Even in mother’s business, things didn’t go well as the family ran through financial troubles. His father’s pension of Rs 7,300 couldn’t meet their requirements, and they could not clear the loan taken for Jayant’s college education. So when he contacted Pravin Chavan and Manohar Bhole asking for help for the exam, the two persons offered it to him free of cost.
Jayant Mankale said that due to financial difficulties, he could not afford to buy audio books or a screen reader. So, he decided to listen to different debates on the radio. The more he listened, the better he picked information. He said that he took pictures of pages through his mobile and frequently zoomed in to go through it. Despite facing all such issues in his preparations, he secured the All-India rank of 923 in his fourth attempt earlier this year, a stunning feat that is worth applauding.
Jayant pursued mechanical engineering from Amrutvahini College of Engineering, Sangamner. Jayant now is looking forward to extending his commitment to the Indian Foreign Service (IFS).
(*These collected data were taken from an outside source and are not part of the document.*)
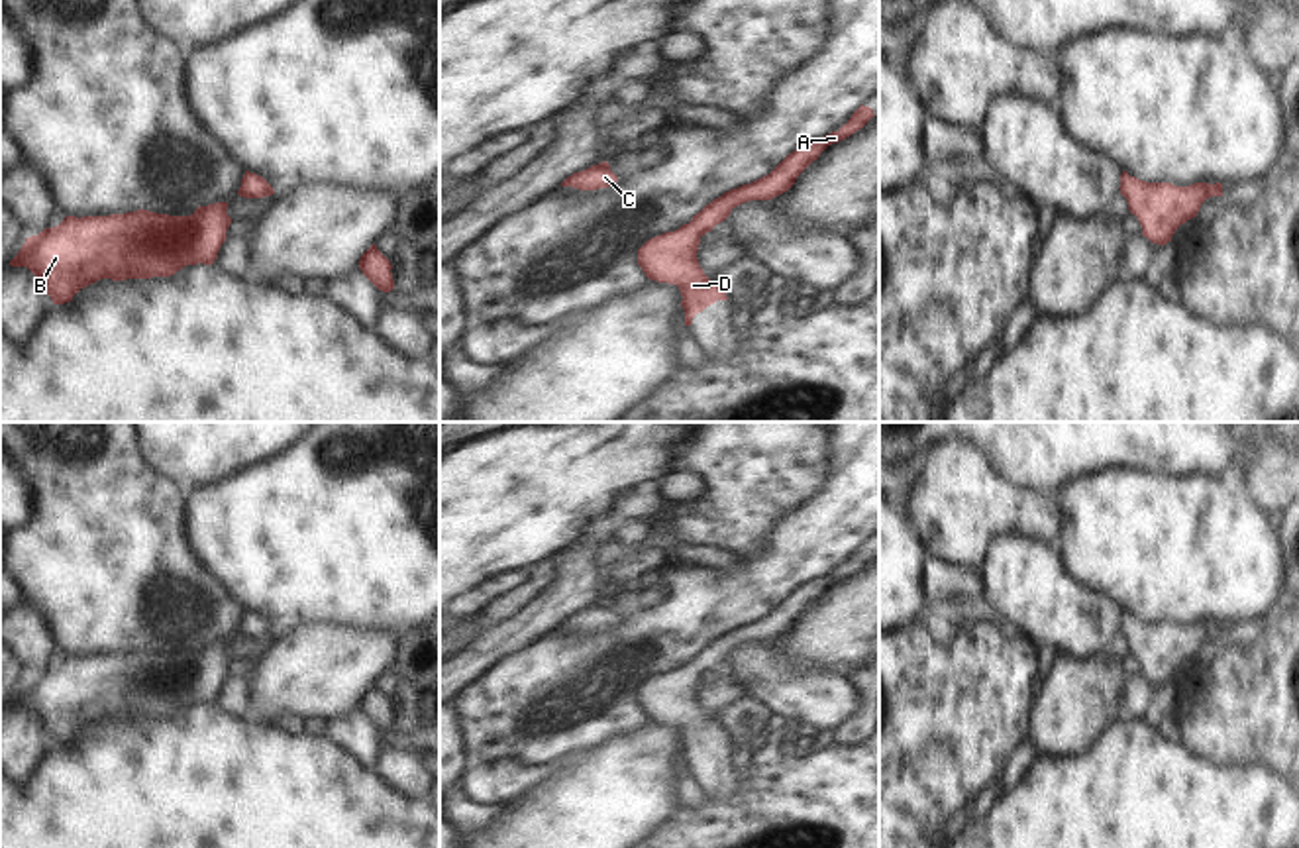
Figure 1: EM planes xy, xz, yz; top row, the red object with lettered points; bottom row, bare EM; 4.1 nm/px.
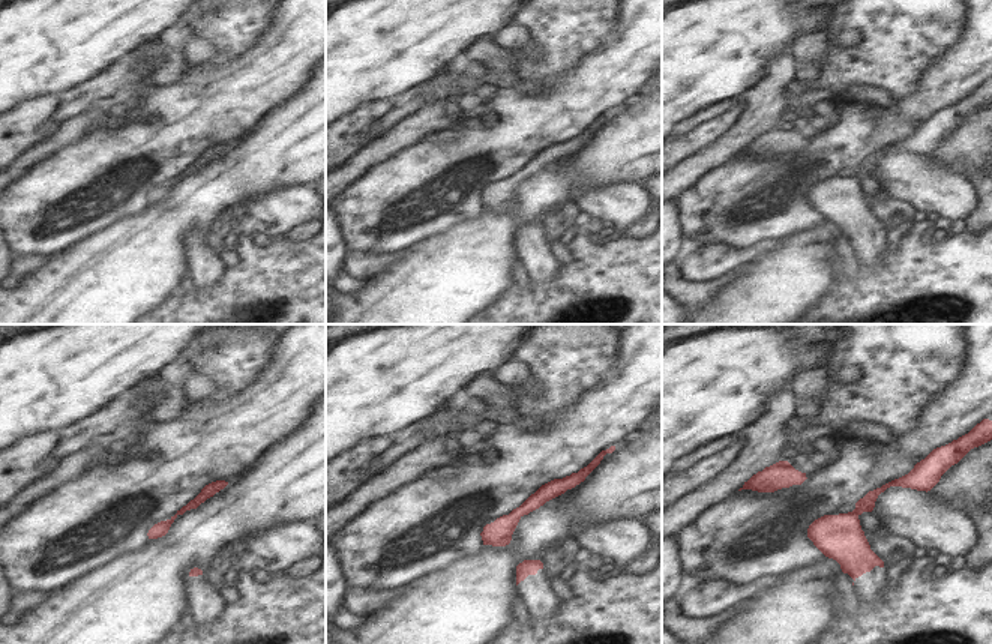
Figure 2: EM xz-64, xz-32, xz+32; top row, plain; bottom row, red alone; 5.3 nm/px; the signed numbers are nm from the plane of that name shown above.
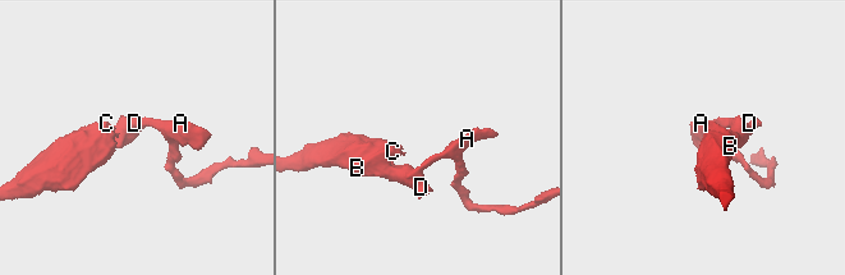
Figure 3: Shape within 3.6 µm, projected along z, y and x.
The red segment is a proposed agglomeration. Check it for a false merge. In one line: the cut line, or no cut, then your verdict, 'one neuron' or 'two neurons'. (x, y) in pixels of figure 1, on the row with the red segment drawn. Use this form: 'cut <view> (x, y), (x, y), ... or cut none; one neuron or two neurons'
cut none; one neuron

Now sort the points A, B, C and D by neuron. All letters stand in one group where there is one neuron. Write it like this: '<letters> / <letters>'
A B C D

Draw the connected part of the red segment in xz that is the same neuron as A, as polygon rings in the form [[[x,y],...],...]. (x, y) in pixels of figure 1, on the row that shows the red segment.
[[[861,104],[838,132],[818,137],[808,145],[799,145],[769,175],[724,192],[695,214],[689,224],[683,224],[675,232],[655,236],[638,249],[638,265],[648,279],[679,287],[685,326],[691,326],[693,318],[716,300],[728,300],[722,287],[710,281],[699,265],[697,251],[701,238],[724,222],[736,206],[750,200],[771,200],[787,192],[797,177],[828,145],[850,137],[873,116],[873,110]]]

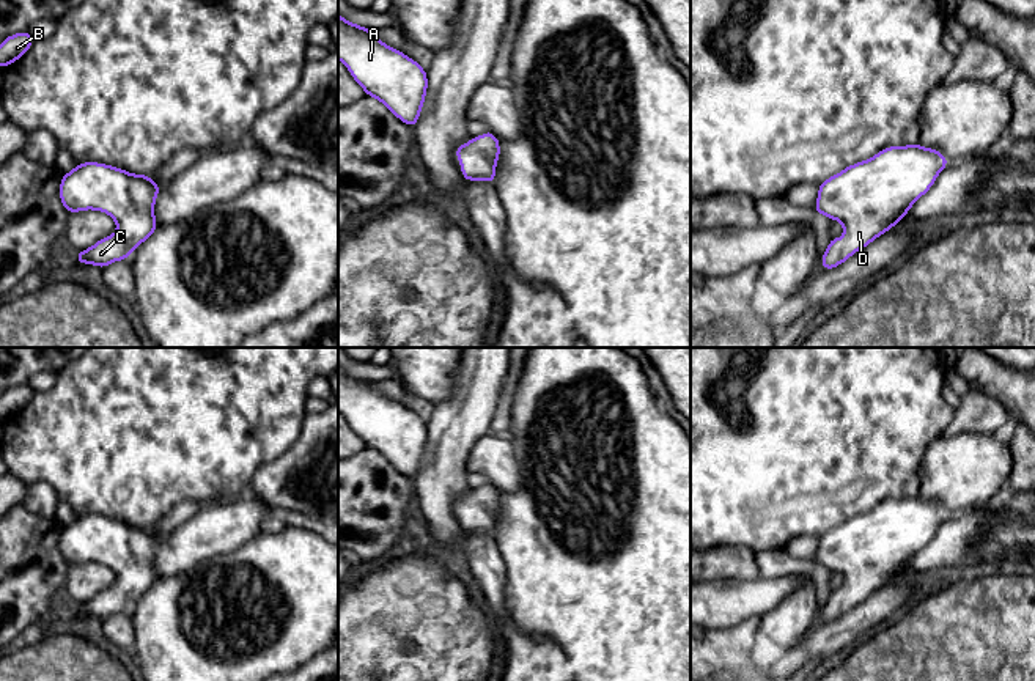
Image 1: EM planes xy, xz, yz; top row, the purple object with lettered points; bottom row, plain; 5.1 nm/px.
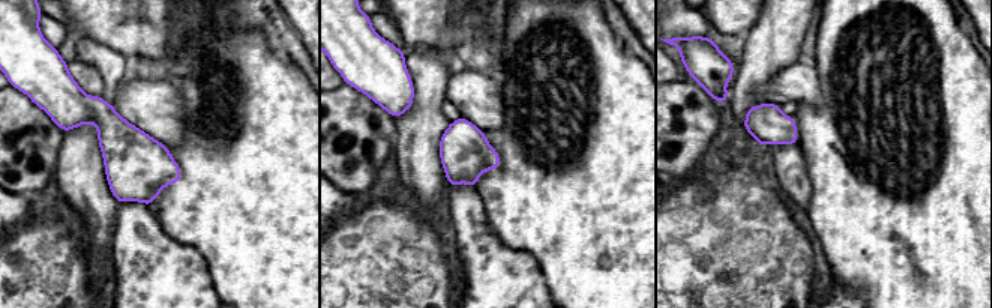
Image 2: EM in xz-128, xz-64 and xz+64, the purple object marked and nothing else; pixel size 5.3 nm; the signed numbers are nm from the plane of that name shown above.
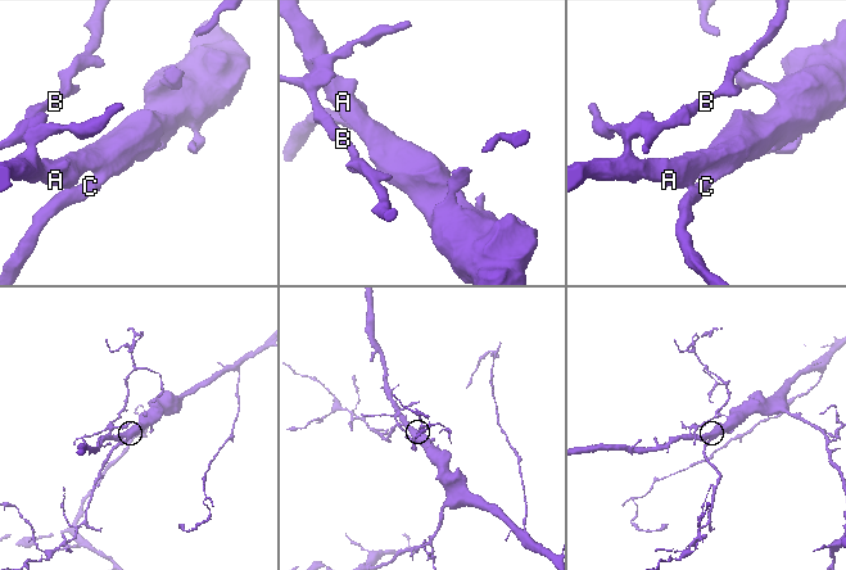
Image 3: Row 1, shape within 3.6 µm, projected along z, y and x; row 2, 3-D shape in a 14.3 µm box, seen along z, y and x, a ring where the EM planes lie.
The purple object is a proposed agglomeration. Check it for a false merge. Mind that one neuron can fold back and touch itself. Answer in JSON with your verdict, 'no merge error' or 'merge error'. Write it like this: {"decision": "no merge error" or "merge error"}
{"decision": "no merge error"}

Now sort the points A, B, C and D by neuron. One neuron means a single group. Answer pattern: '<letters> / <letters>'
A B C D

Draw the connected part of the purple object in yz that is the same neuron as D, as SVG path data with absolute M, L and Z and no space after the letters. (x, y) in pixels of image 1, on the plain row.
M919 495L889 499L873 510L853 516L821 535L813 561L831 572L838 572L845 583L843 590L831 591L821 609L823 621L831 623L840 618L853 606L865 601L876 590L901 574L912 557L931 541L939 525L948 516L941 503L923 500Z

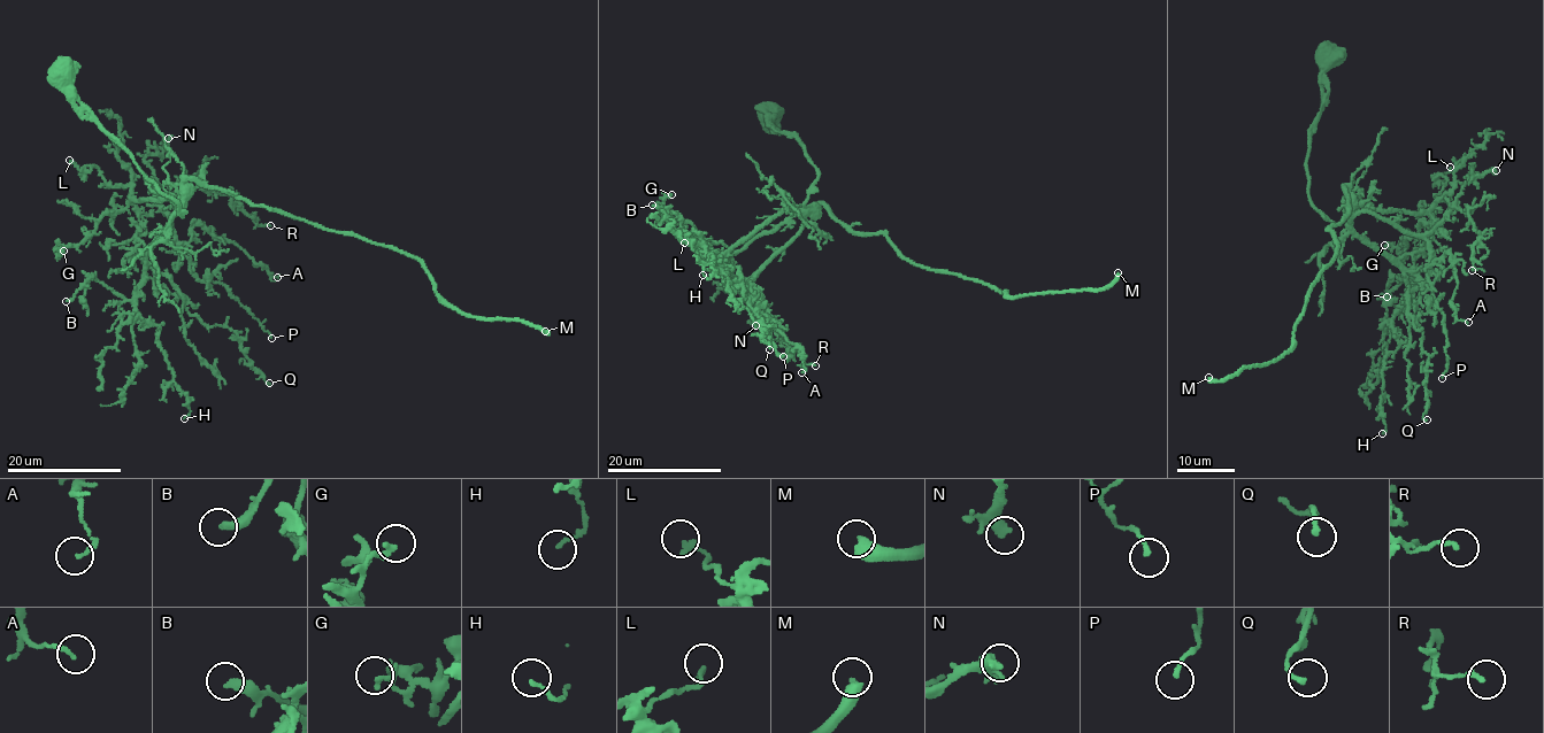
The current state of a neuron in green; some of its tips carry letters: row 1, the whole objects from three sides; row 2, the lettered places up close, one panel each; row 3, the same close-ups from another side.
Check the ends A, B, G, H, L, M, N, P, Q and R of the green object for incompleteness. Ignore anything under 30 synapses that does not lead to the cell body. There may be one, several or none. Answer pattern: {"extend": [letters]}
{"extend": ["M"]}

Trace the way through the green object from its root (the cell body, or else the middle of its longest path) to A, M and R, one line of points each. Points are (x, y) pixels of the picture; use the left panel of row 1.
A: (63, 71), (182, 216), (186, 199), (170, 220), (176, 239), (187, 242), (201, 225), (277, 277)
M: (63, 71), (182, 216), (183, 184), (198, 179), (397, 247), (450, 306), (545, 331)
R: (63, 71), (182, 216), (186, 199), (164, 213), (154, 186), (196, 177), (270, 225)

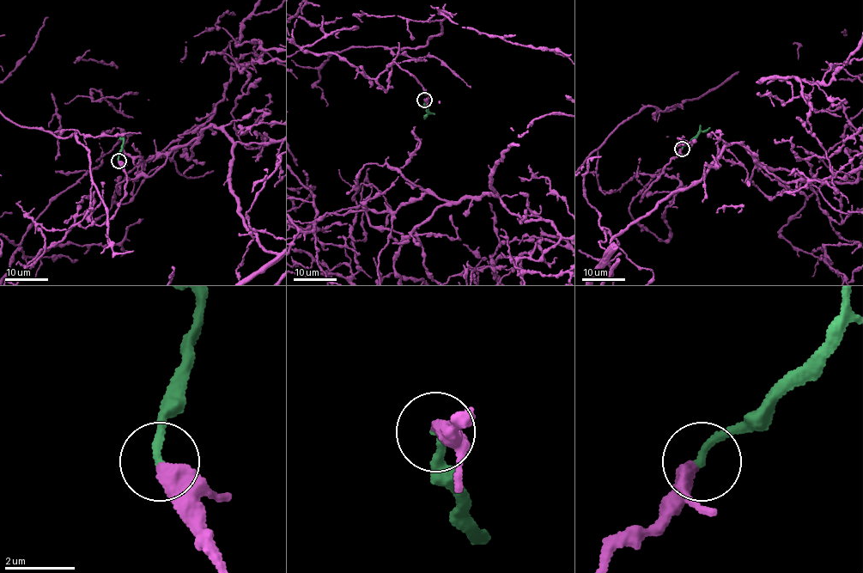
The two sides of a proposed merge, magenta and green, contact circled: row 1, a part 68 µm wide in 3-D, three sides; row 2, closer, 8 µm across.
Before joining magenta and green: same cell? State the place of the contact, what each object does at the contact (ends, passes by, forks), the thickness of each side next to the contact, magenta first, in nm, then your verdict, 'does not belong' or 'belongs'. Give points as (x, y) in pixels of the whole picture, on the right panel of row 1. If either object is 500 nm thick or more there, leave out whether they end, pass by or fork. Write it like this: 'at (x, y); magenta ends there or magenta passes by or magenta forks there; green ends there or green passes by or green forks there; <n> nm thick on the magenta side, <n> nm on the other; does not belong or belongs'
at (682, 149); magenta ends there; green ends there; 460 nm thick on the magenta side, 240 nm on the other; belongs

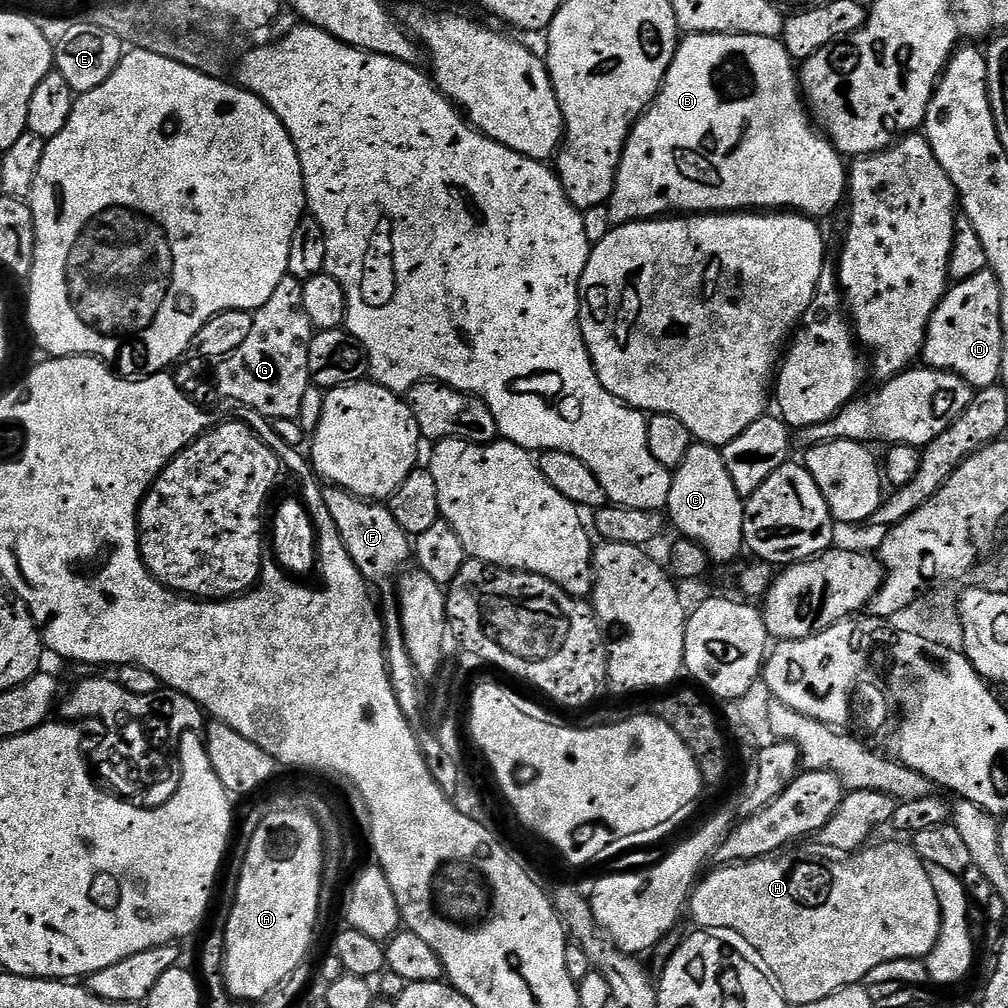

In an interview with Hindustan Times, Mankale said, “I could not afford audio books or a screen reader. Therefore, I started listening (to) various debates on the radio, Lok Sabha and Rajya Sabha TV. I took pictures of pages through my mobile and often zoomed in to read them. I have never read a National Council of Educational Research and Training (NCERT) book, and I couldn’t use hand-written notes, which made preparation very difficult.”